(Pose estimation data)
---

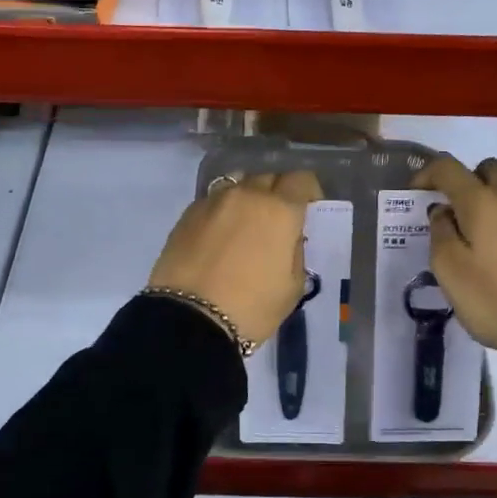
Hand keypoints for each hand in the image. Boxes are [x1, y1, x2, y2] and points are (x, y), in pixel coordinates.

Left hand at [149, 171, 322, 346]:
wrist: (189, 319)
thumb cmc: (251, 307)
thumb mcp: (292, 287)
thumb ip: (295, 252)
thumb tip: (287, 238)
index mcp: (280, 210)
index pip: (301, 180)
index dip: (308, 192)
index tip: (307, 212)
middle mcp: (247, 195)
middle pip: (269, 177)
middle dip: (278, 193)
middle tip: (277, 222)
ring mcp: (213, 201)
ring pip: (238, 184)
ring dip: (248, 197)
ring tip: (246, 225)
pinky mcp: (187, 214)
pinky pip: (214, 201)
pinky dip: (223, 211)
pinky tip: (219, 237)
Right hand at [417, 154, 496, 377]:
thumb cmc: (495, 302)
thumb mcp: (450, 273)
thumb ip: (440, 234)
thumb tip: (443, 212)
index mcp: (483, 204)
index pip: (449, 168)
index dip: (427, 173)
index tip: (417, 192)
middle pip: (489, 170)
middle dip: (468, 181)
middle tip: (456, 213)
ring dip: (494, 207)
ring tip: (484, 243)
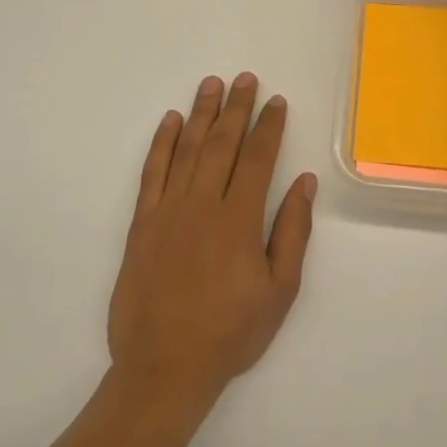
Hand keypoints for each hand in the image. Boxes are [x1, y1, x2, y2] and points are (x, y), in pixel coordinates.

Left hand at [107, 74, 315, 413]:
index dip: (269, 127)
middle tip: (246, 78)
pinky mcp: (142, 223)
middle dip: (236, 108)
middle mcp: (203, 204)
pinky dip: (161, 143)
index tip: (276, 101)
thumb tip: (304, 182)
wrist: (164, 368)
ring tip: (211, 84)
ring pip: (186, 149)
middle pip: (221, 143)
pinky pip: (152, 173)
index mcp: (239, 220)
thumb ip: (292, 232)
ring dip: (200, 114)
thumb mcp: (279, 291)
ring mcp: (168, 211)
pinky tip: (169, 121)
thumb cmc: (230, 333)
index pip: (258, 158)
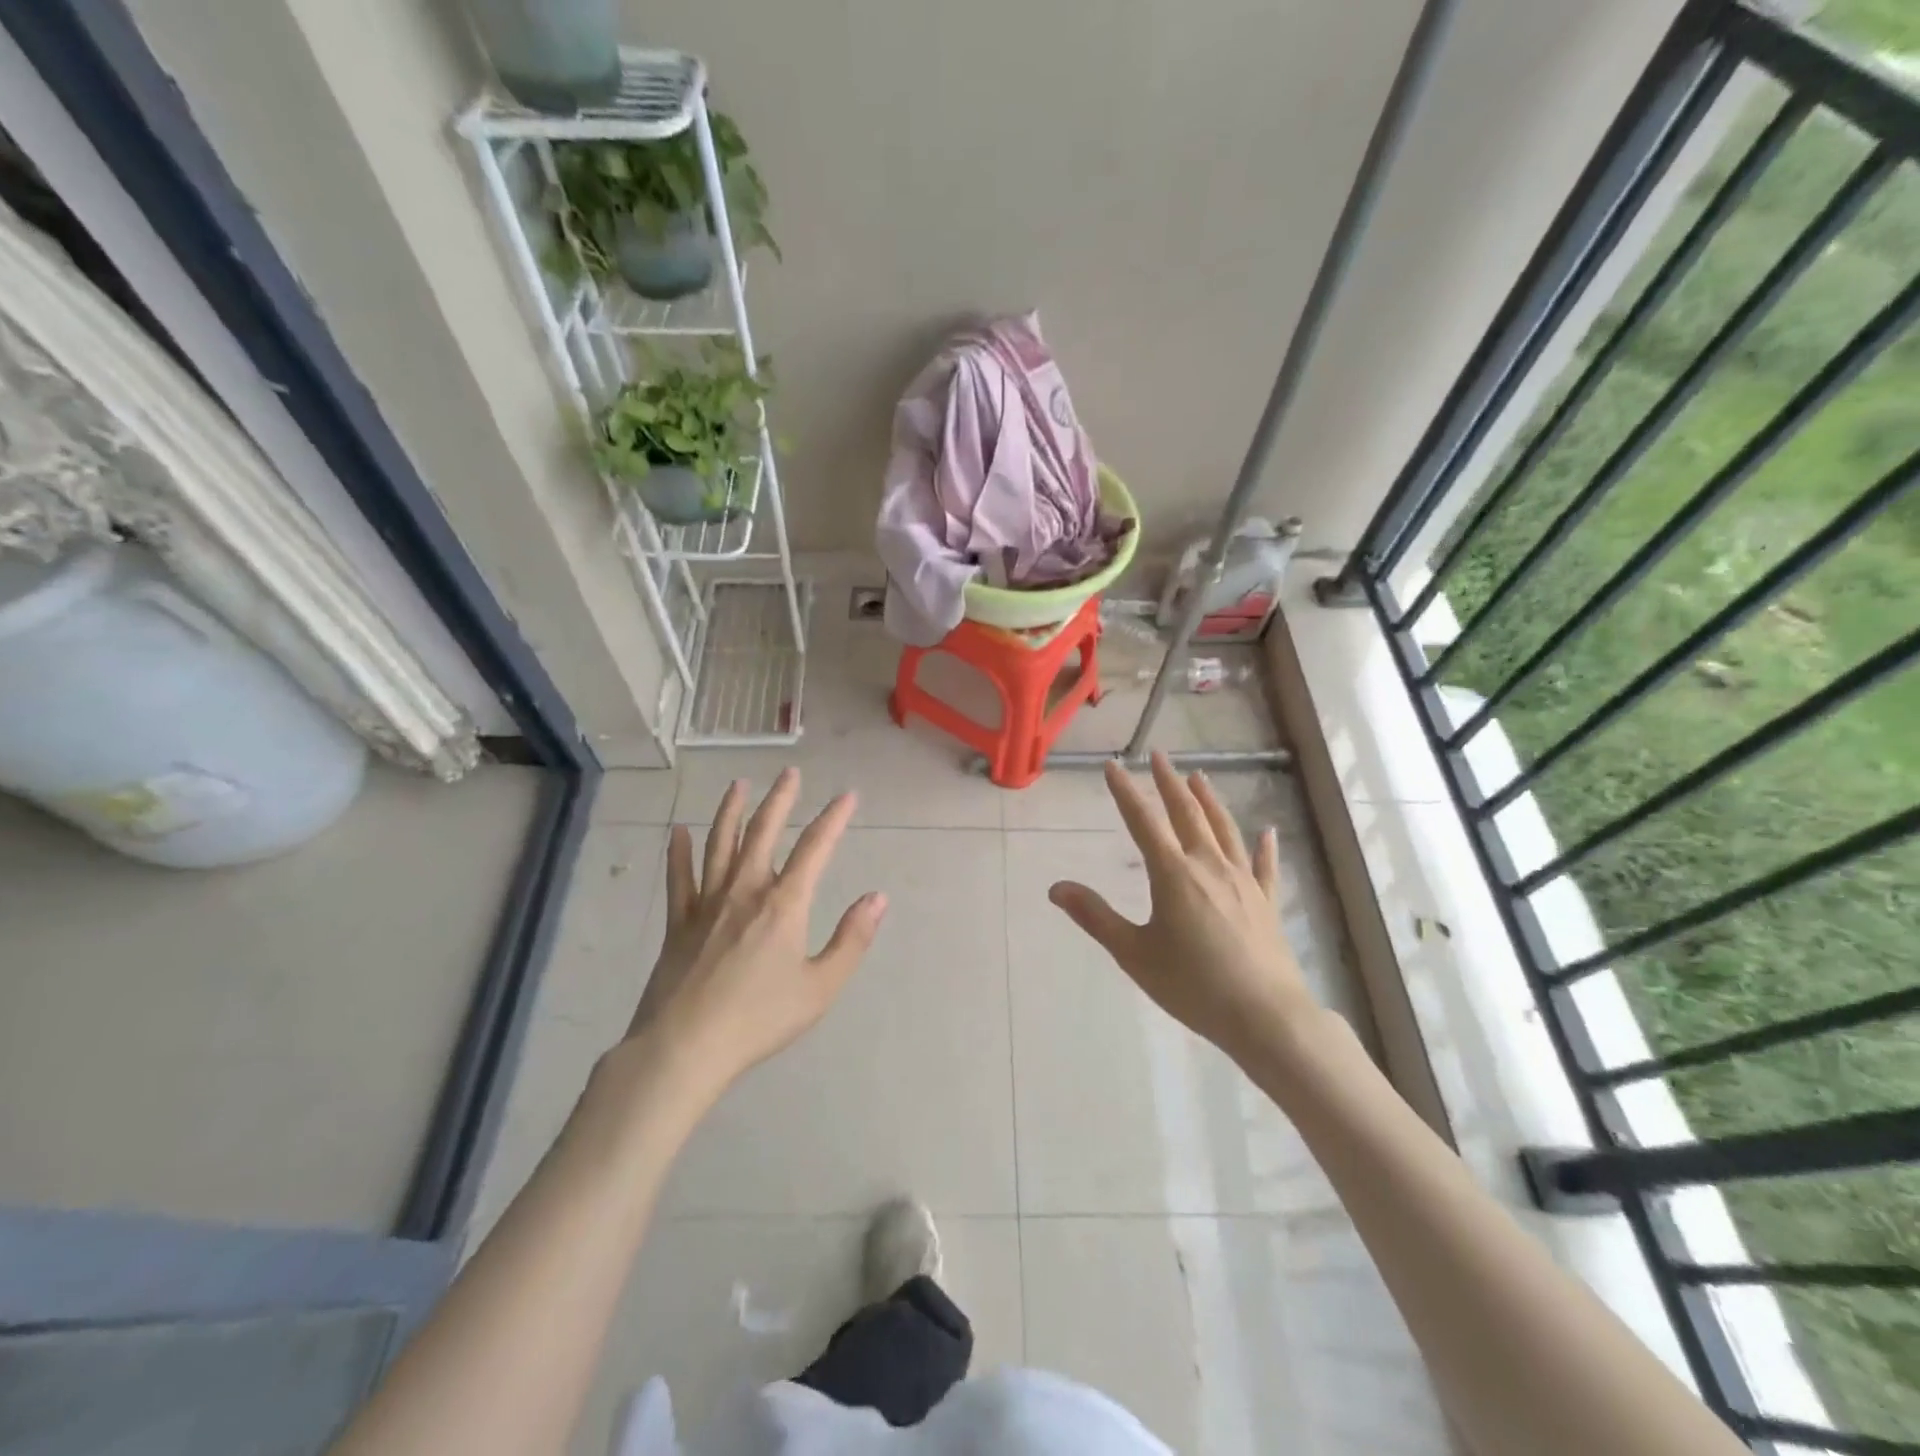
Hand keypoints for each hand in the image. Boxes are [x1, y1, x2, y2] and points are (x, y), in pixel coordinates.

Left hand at [619, 769, 885, 1110]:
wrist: (685, 1047)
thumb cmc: (759, 1019)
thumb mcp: (820, 987)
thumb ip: (851, 940)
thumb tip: (878, 898)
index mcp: (784, 904)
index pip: (815, 848)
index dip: (834, 818)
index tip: (848, 795)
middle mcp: (745, 890)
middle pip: (764, 832)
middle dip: (780, 799)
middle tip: (789, 773)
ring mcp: (706, 903)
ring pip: (720, 844)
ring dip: (731, 811)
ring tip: (738, 785)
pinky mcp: (678, 922)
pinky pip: (679, 877)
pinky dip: (678, 852)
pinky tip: (678, 831)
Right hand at [1048, 752, 1317, 1063]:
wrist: (1265, 1016)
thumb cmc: (1193, 985)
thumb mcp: (1134, 953)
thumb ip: (1096, 917)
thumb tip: (1056, 888)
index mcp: (1173, 874)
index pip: (1143, 822)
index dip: (1125, 791)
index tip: (1113, 766)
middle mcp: (1208, 866)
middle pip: (1187, 814)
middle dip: (1169, 783)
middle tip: (1159, 756)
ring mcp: (1242, 881)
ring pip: (1223, 829)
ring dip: (1209, 800)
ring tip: (1199, 777)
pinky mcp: (1266, 901)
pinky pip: (1264, 865)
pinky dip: (1263, 846)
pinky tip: (1266, 831)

---

In the data above, how many lines hold the string "Left"? Give the number by itself.

[Exercise output] 3